Hamze then expected the clean-up of the reserve to last for up to two more weeks, yet he had earlier anticipated tar to keep washing up on Lebanese shores for up to three months.
On another note, Hamze confirmed that thus far, there was no proof that fish wealth had been harmed in the polluted area. “There are no oil spills inside the water, therefore, no restrictions will be placed on the movement of marine fishing for now,” he said.
For its part, the "Lebanese Eco Movement" issued a statement urging the Lebanese state and relevant ministries and municipalities to investigate the cause and source of the oil spill. It demanded the issuance of “a clear report specifying the exact spots of the pollution, its size, and the amount of damage.” It also requested the allocation of a financial sum in support of affected areas.

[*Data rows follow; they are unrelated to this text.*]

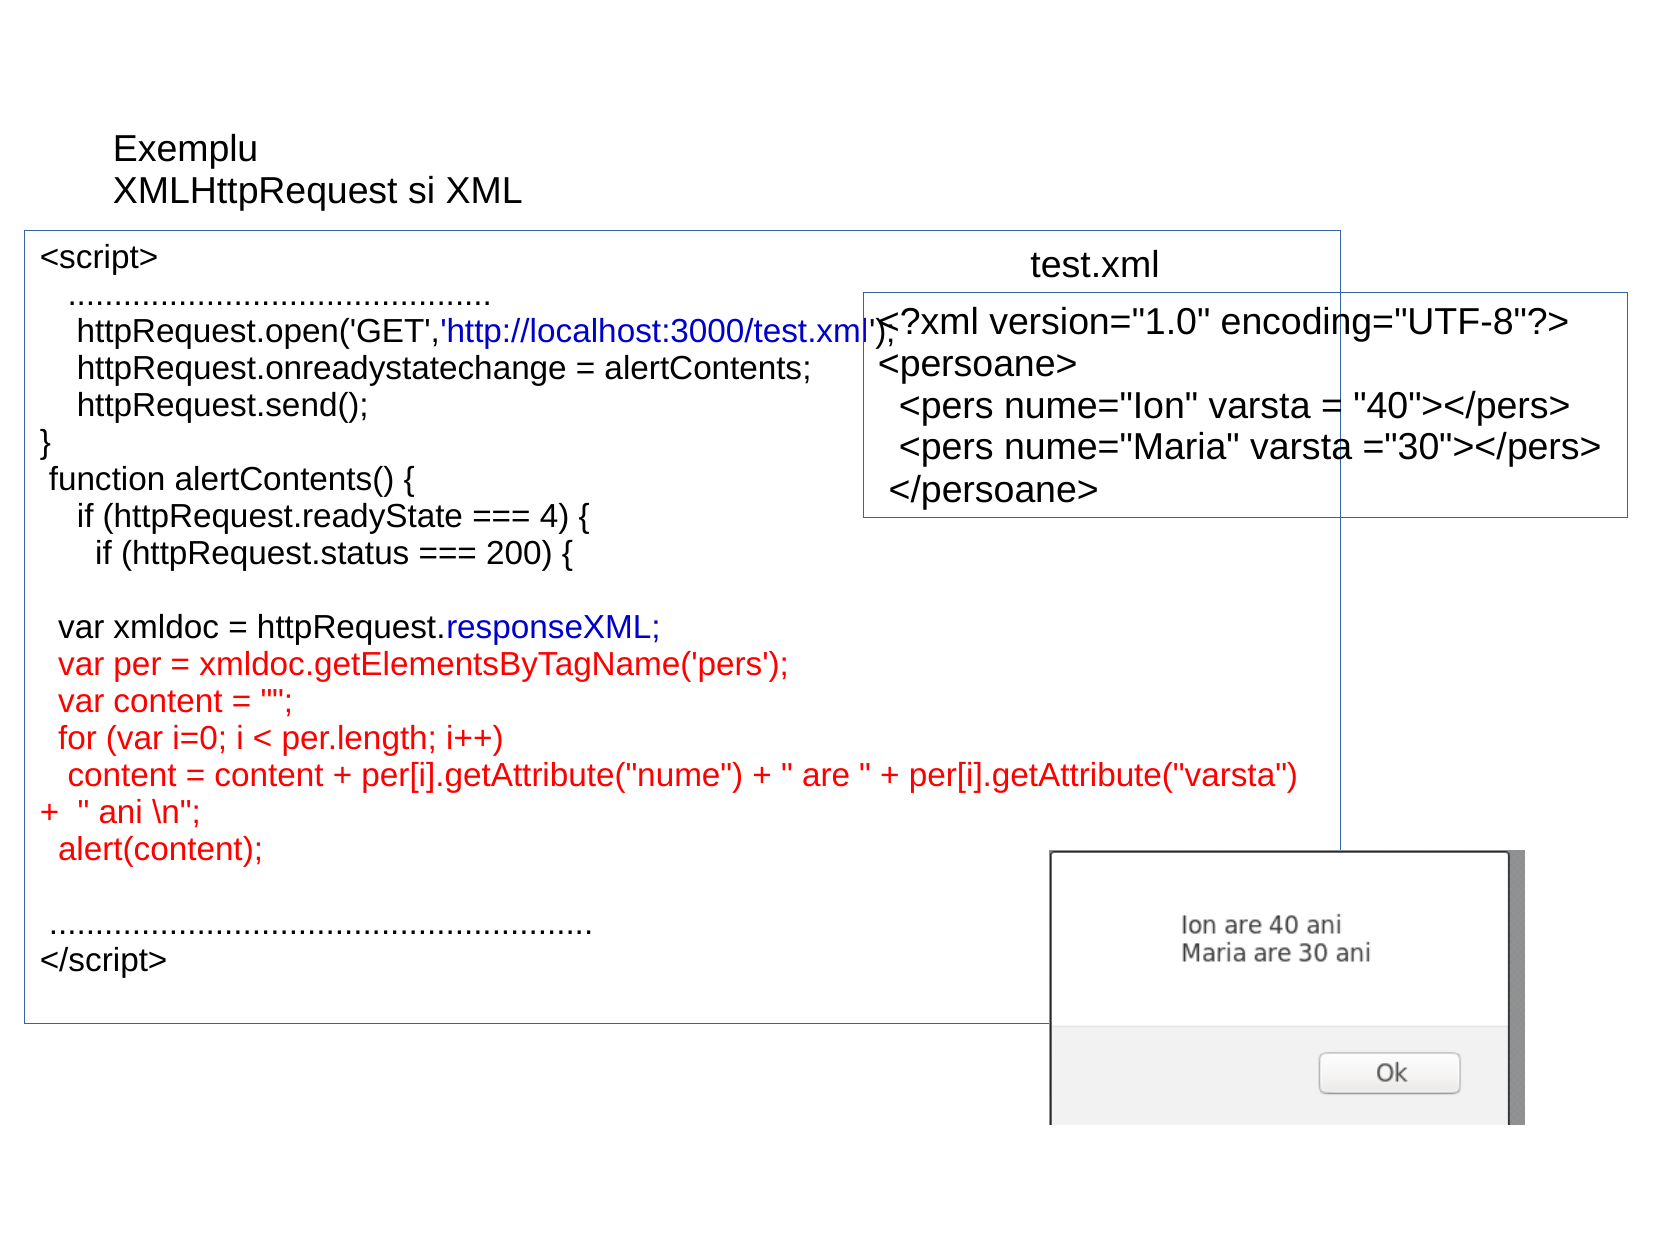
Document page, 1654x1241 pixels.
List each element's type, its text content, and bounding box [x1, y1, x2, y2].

text_box <?xml version="1.0" encoding="UTF-8"?> <persoane> <pers nume="Ion" varsta = "40"></pers> <pers nume="Maria" varsta ="30"></pers> </persoane> [863, 292, 1628, 518]
picture [1049, 850, 1525, 1125]
text_box <script> .............................................. httpRequest.open('GET','http://localhost:3000/test.xml'); httpRequest.onreadystatechange = alertContents; httpRequest.send(); } function alertContents() { if (httpRequest.readyState === 4) { if (httpRequest.status === 200) { var xmldoc = httpRequest.responseXML; var per = xmldoc.getElementsByTagName('pers'); var content = ""; for (var i=0; i < per.length; i++) content = content + per[i].getAttribute("nume") + " are " + per[i].getAttribute("varsta") + " ani \n"; alert(content); ........................................................... </script> [24, 230, 1341, 1024]
text_box test.xml [1015, 236, 1175, 294]
text_box Exemplu XMLHttpRequest si XML [51, 120, 538, 220]
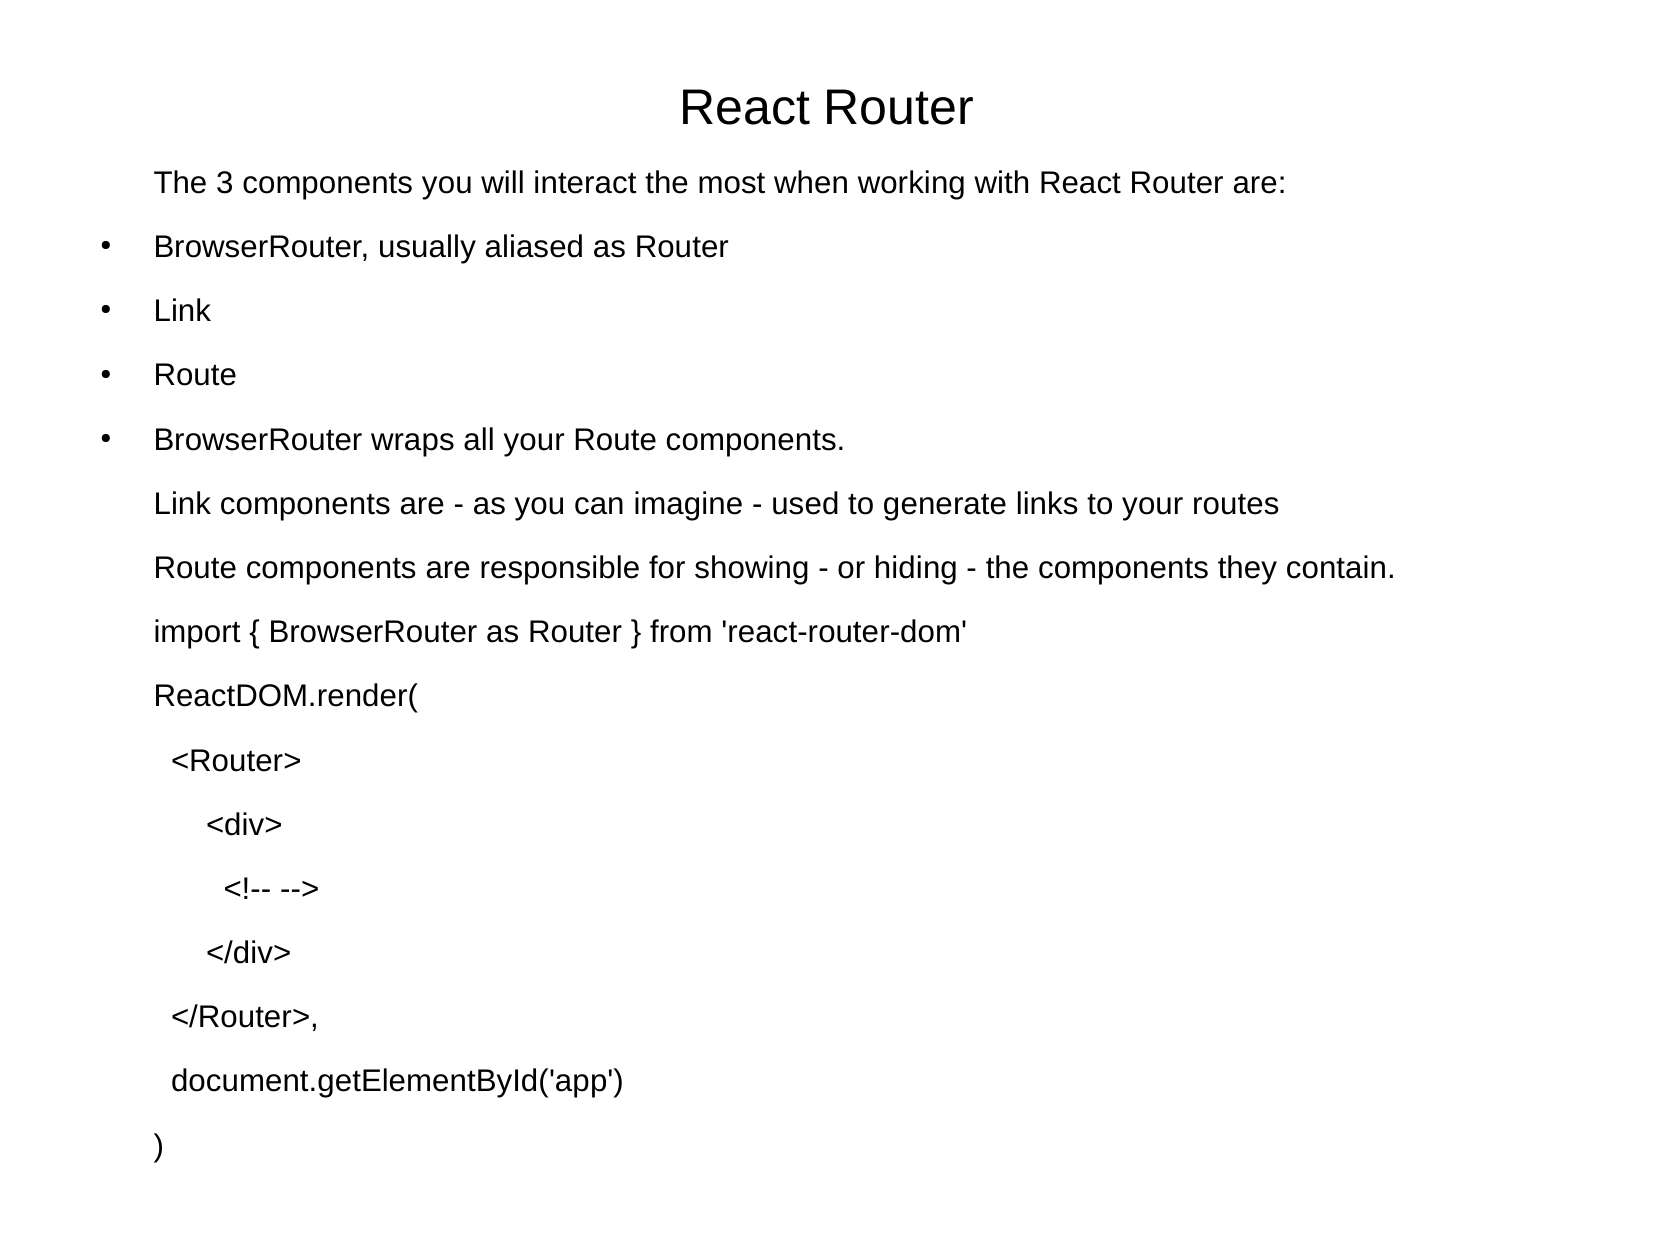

Most importantly, the LEM pushed for a speedy clean-up process.
“The climatic factors, water currents, and tidal movements that have contributed to washing up the oil spill residues to the current sites are able to spread them further and redistribute them,” the environmental movement warned.
Youssef Jundi, Lebanon Diving Center Head, said that it was not yet known whether the source of the pollution that had contaminated Tyre coast was from ships or oil installations. He also warned that the oil spill pollution hadn’t only affected Tyre Coastal Reserve as had been reported. “The contamination has extended from Ras al-Naqoura to the beaches of al-Zahrani villages, as we have personally surveyed,” he said.
In turn, Lebanon’s Green Party said that the tar pollution along Lebanon’s southern coast required swift action at the national and international levels.
“This pollution has a serious and direct impact on the marine and beach life, which calls for quick action at the national and international levels, starting with a scientific investigation,” the Green Party said in a statement.
It called for resorting to the United Nations to implement international agreements on the Protection of the Marine Environment and the Coastal Region of the Mediterranean (Barcelona Convention). “Lebanon was one of those countries that have signed this agreement, which regulates the integrated protection of the environment and ecosystems.”
The party also ratcheted up the pressure for a radical solution to prevent the recurrence of pollution along the Lebanese coast from the remnants of industrial activities in neighboring countries.
UNIFIL spokesperson, Andrea Tenenti, said that UNIFIL had been in touch with local authorities to see what help could be provided.
“In order to ensure immediate assistance, UNIFIL has provided equipment and tools, together with additional PPEs, donated by UNIFIL ITALBATT. UNIFIL staff members have also been assisting the local communities in cleaning the shores,” Tenenti said, adding that UNIFIL troops are also cleaning the areas outside Naqoura.
UNIFIL's Western Sector Command provided an Italian donation consisting of supplies, equipment, and preventive tools to help clean the polluted beaches of Tyre. The Italian CIMIC Office of Civil-Military Cooperation of the Western Sector has provided the first part of the required materials, to be followed by other supplies within the next few days.
Meanwhile, Lebanon’s Caretaker Prime Minister, Hassan Diab, has been following up on the matter and has officially tasked Minister of Defense, Zeina Akar, Minister of Environment, Demianos Kattar, and the National Council for Scientific Research, to follow up on the issue by informing UNIFIL forces to draw up an official report in this regard and by acting accordingly to repair the damage caused by the leakage.
Based on the PM’s decision, the UNDP Disaster Risk Management Unit (DRM) at the Presidency of the Council of Ministers has been supporting the coordination of the response operation with various ministries and agencies, as well as responding to requests based on needs.
The DRM has also activated EU mechanisms of support requesting satellite maps and images to help determine the exact scale of the oil spill's damage.
Environmental groups in the Mediterranean region have described this oil spill a severe ecological disaster that endangers marine life and biodiversity in the area. They’ve also anticipated the clean-up process to linger for months or even years.